Concebido pelo Ministério da Justiça e Segurança Pública em conjunto com o Conselho Nacional de Justiça (CNJ) e mais de cem instituições, o programa reúne 307 metas e 366 indicadores distribuídos em quatro eixos:

  • controle e racionalização das vagas;
  • melhoria da infraestrutura e dignidade nas unidades;
  • reintegração social após o cumprimento da pena;
  • mecanismos permanentes para evitar violações estruturais.

Entre as ações, está a ampliação de alternativas ao cárcere para condenados por crimes sem violência, como monitoramento eletrônico. Também determina oferta de educação e trabalho a presos e egressos, além de linhas de microcrédito via bancos públicos.

Avanço lento em 2025

Relatório do CNJ enviado ao Supremo Tribunal Federal (STF) em agosto de 2025 aponta que apenas 12,4% dos indicadores federais foram cumpridos no primeiro ciclo. Nos estados, a execução oscila entre 30% e 38%. Ceará, Distrito Federal e Piauí lideram, enquanto Paraná, Rio Grande do Sul e Sergipe estão na base do ranking.

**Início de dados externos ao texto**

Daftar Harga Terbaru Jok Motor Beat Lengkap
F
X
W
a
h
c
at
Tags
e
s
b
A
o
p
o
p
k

A taxa média nacional de ocupação é de 1,35 preso por vaga. Para o investigador Sérgio Gomes, “soltar detentos de forma indiscriminada não resolve a superlotação e ainda gera insegurança”.

Riscos eleitorais

O criminalista Gauthama Fornaciari, o constitucionalista Alessandro Chiarottino e o coronel da reserva da PM e advogado Alex Erno Breunig concordam que, em 2026, qualquer iniciativa de redução de penas ou desencarceramento acarretará desgaste político. “Em ano eleitoral, haverá muito discurso e pouca ação”, resume Fornaciari.

Para o comentarista Luiz Augusto Módolo, o modelo brasileiro “incentiva reduções de pena sem compromisso efetivo com o cumprimento”, o que ampliaria a rejeição popular ao plano.

Posição do governo

A Secretaria Nacional de Administração Penitenciária (Senappen) afirma que o Pena Justa cumpre determinação do STF no âmbito da ADPF 347 e seguirá em execução “independentemente de disputas eleitorais”. O ministério, chefiado por Ricardo Lewandowski, sustenta que o programa fortalece carreiras penais, reduz reincidência e combate o crime organizado dentro dos presídios.

Próximos passos

Até fevereiro de 2026, o CNJ deverá apresentar novo balanço sobre o andamento das metas. Cada estado também precisa concluir seu plano regional alinhado às diretrizes federais. Analistas, porém, preveem que o tema permanecerá em marcha lenta até o fim do ciclo eleitoral, quando o governo decidirá se retoma ou revê a estratégia de desencarceramento.